Заветные поляны

22
18
20
22
24
26
28
30

— Хватит места. Так-то стоять удобнее, — определила Катюша. — Вишь, ножки еще плохо слушаются, — поясняла она сыну, придерживая его и не давая влезть к теленку.

Всем было приятно смотреть на двух малышей, которые, кажется, понимали друг друга.

— Славная телушечка народилася, понятливая, — хвастала Мария Ивановна. — Каженный год Комолена коло этого время телится… По соседа бегала. Не оставишь во дворе такую стужу. Вот принесли в избу да поближе к теплу. Быстро отутовела.

Степану приходилось в жизни носить новорожденных телят в избу. Теперь он представил, как устраивали в тепло эту телушечку: в три часа ночи принесли в избу, положили возле печи на солому. Начало рассветать, и она почувствовала жизнь вокруг себя, издалека обнюхивала закуржевелые стекла, в которых белел белый свет. Из темного пространства еще не освещенной дальней комнаты радио славило новое утро. И телушка шевелила ушами, напрягала слух, быть может, она нуждалась в музыке…

— Как же, без скотины нельзя. Скушно. — Мария Ивановна теперь разговаривала с шофером, отвечала на его вопросы. — Корову держу. Продавала было. Сенокосу не давали, вот и продала. Тут опять купила. Теперь детки помогают. Приедут, накосят. Степа все время помогает, каждое лето, уж не прозевает, к сенокосу подладит, приедет. Сыновья тут, неподалеку. Один — в колхозе на тракторе, другой — в участке шофером. У этих свои дворы, и мне нарушать не велят. Вот и держу. С коровой-то хоть и хлопотно, а маслено. Гости нагрянут — есть чем угостить. Мнукам тоже молочко надобно. Этот вот на втором году начал просить: пля кли. Мол, прямо из кринки подавай. Прямо из кринки научился пить… Без скотины какая жизнь. К осени теленка, поросенка выкармливаю. Опять же для детей. Курочек полтора десятка держу… А ты сам-то, гляжу, тоже деревенский?

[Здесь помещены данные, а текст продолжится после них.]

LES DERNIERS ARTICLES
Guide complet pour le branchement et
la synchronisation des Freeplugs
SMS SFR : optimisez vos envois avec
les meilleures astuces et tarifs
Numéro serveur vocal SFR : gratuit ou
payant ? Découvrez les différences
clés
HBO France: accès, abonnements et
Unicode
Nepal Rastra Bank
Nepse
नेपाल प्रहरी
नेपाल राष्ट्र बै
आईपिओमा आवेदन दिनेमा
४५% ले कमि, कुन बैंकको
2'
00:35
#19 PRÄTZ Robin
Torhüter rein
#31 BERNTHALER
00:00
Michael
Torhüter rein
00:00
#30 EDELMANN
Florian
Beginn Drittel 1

— Из деревни. После армии задержался в городе, — ответил Сергей.

— Родителей навещаешь?

— Редко приходится. Они — чаще. Приедут, продовольствия навезут. Еще денег норовят дать.

— Вот и ладно. Тем и рады отец с матерью. Нынче молодые как ненарошно живут, все им некогда. В городах-то и бегают, как угорелые. Прямо голова кругом. И чего всех на города тянет? — Мария Ивановна повторила давний свой вопрос, вспомнив, как отговаривала доченьку от переездки в город. — Не разъехались бы, не разлиняла деревня. Гляди, половина домов оставлена. А колхоз раньше-то был. Большой колхоз. И в Ивановском и в Терехине. Как деревня — так колхоз…

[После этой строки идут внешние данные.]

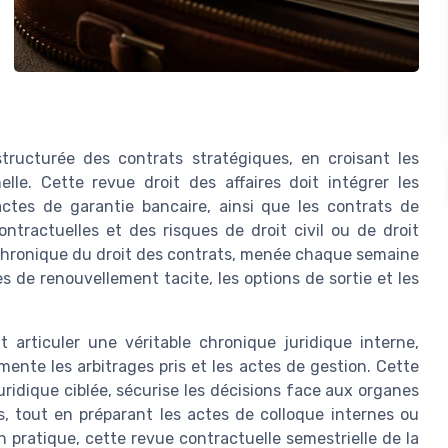
structurée des contrats stratégiques, en croisant les
elle. Cette revue droit des affaires doit intégrer les
 actes de garantie bancaire, ainsi que les contrats de
tractuelles et des risques de droit civil ou de droit
e chronique du droit des contrats, menée chaque semaine
s de renouvellement tacite, les options de sortie et les
t articuler une véritable chronique juridique interne,
ente les arbitrages pris et les actes de gestion. Cette
ridique ciblée, sécurise les décisions face aux organes
 tout en préparant les actes de colloque internes ou
n pratique, cette revue contractuelle semestrielle de la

— У нас в районе такая же картина.

— А ты сам-то дальний?

— Из Вохмы родом.

— Золовка у меня там жила, — вспомнила Мария Ивановна и замолчала, полезла в погреб за солониной.

Сели за стол, плотно уставленный угощеньем. И пироги — горой, и тарелки с супом, и кринка с топленым молоком, и блюдечко с кружочками огурцов, и блюдечко с груздьями, и сахарница с вареньем, и тарелочка с колбасой.

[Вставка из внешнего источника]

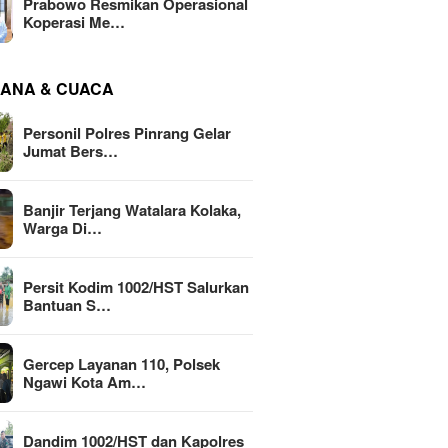
Prabowo Resmikan Operasional
Koperasi Me…
ANA & CUACA
Personil Polres Pinrang Gelar
Jumat Bers…
Banjir Terjang Watalara Kolaka,
Warga Di…
Persit Kodim 1002/HST Salurkan
Bantuan S…
Gercep Layanan 110, Polsek
Ngawi Kota Am…
Dandim 1002/HST dan Kapolres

Некоторое время молчали. Степан взглянул на гроздья — связки лука на шестах:

— Опять много наросло.

— Три грядки садила. Гниет шибко. Осень-то какая была. — Мария Ивановна вздохнула, взяла со стола махонькую, с наперсток, рюмочку с домашней рябиновкой. — Со встречей, милые дети.

Чокнулись, но пить не спешили. Смотрели на Марию Ивановну, ждали, что она еще скажет.

— Вот и опять свиделись, — сказала она, приподняла рюмочку, выпила и чмокнула губами. — Забористое какое.

А на глазах у нее, на внимательных и доверчивых, но уже ослабевших глазах — счастье, надежда и печаль.